Sophie sat at the next table, between a dark-eyed young Hector-lookalike and a grizzled old rumpelstiltskin of a man whose eyebrows were so long they grew straight upwards and met with the hair on his head. This was Sophie’s first harvest party and she was loving it, the atmosphere buzzing with the sound of the pickers’ chatter and the clinking of glasses and plates. La Petite, not wanting to miss out, had let Hector carry her downstairs and prop her up with some of her flock. She held court at the far table, huddled inside a swathe of blankets, her claw of a hand poking out, always with a glass in it.

Only Mathilde shunned the celebrations, staying in her room with a head full of dark thoughts and a heart full of turmoil.

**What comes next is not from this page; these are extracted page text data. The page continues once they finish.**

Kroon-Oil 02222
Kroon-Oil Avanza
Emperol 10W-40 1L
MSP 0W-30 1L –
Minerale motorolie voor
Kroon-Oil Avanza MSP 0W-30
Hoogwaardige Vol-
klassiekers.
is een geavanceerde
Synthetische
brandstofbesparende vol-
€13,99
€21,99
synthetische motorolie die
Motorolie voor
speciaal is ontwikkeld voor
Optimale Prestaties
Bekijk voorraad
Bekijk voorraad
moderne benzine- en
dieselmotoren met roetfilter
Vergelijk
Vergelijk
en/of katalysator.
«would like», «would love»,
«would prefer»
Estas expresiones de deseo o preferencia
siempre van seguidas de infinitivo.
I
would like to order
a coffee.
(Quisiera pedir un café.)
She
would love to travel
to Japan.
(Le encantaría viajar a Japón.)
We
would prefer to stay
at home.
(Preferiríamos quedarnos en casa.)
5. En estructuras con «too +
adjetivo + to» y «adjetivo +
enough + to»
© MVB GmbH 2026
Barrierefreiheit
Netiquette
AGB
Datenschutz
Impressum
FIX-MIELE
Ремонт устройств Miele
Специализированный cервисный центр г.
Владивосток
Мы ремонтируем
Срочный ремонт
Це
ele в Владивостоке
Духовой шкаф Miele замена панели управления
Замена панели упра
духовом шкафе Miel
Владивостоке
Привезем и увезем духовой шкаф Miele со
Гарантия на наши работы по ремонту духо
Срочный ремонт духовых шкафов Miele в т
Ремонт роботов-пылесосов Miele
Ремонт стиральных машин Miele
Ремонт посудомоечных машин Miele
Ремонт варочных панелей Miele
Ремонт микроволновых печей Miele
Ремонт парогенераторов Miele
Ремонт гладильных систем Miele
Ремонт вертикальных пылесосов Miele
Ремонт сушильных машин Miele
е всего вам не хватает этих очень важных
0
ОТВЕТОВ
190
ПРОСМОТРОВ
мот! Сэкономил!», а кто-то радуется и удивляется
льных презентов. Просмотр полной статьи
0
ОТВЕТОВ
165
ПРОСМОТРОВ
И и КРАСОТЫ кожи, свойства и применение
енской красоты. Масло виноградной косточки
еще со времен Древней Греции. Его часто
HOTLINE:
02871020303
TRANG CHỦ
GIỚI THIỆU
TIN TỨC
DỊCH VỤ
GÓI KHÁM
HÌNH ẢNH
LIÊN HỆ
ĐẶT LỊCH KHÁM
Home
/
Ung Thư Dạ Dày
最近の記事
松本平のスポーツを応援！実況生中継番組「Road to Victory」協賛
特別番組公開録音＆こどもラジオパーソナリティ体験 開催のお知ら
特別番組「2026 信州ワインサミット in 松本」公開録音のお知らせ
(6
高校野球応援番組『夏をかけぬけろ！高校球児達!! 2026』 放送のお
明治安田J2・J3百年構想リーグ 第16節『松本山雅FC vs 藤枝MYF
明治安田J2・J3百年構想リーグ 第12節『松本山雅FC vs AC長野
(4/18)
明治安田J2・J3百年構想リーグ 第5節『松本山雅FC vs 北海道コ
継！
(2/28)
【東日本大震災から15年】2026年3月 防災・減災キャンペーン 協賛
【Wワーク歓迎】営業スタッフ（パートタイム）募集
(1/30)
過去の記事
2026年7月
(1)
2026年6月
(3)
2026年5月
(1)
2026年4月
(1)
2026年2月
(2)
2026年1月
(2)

When the music started — there were at least three fiddlers among the pickers — La Petite smiled her toothless smile as Hector pulled Clementine to her feet and whirled her around the cobbled courtyard.

“Look at what a little bit of twiddly-dee can do for a woman!” she cackled in her native tongue to the great-
great-nephew
sitting next to her.

“She certainly doesn’t look like the bitter old prune we
normally see this time of year,” he chirruped back, his eyes on the shapely teenage second cousin whose bare belly button was diverting his attention.

“The prune is gone,” La Petite sighed happily. “Gone.”

But the prune came back briefly later that night when Hector, having wined and dined her then made love to her until every bone in her body hummed, slipped out of her bed and told her he would see her the following year.

“Next year!” Clementine cried, sitting up, one round naked shoulder glimmering in the moonlight. “But …”

“But what did you think?” Hector asked her gently, sitting back down and tracing a line from her ear down to the spongy valley between her breasts. “I’m the head of the pack now. We’re due elsewhere.”

“There’s more sharing to be done, I suppose?” she asked, already moved on from angry to wistful.

“It’s what we do, ’Mentine,” he said, and proceeded to kiss his way up her neck, then whisper in her ear. “And doesn’t it feel good? Like
sabayon
.”

He’d strolled into Clementine’s life, this perfect specimen, and laughingly thrown all her dismal expectations up, up, up into the air, never to fall back to earth in quite the same spot. And now it was over. She knew that. But she could no longer honestly reclaim her best friend, bitterness, because she also knew that she was better off being loved by Hector for a short time than for no time at all.

She had sadness, and plenty of it, but she had joy, too: the sort of joy she didn’t know she could have until Hector came along. There was nothing for it but to pull him back for one last round of twiddly-deeing. And then she let him go.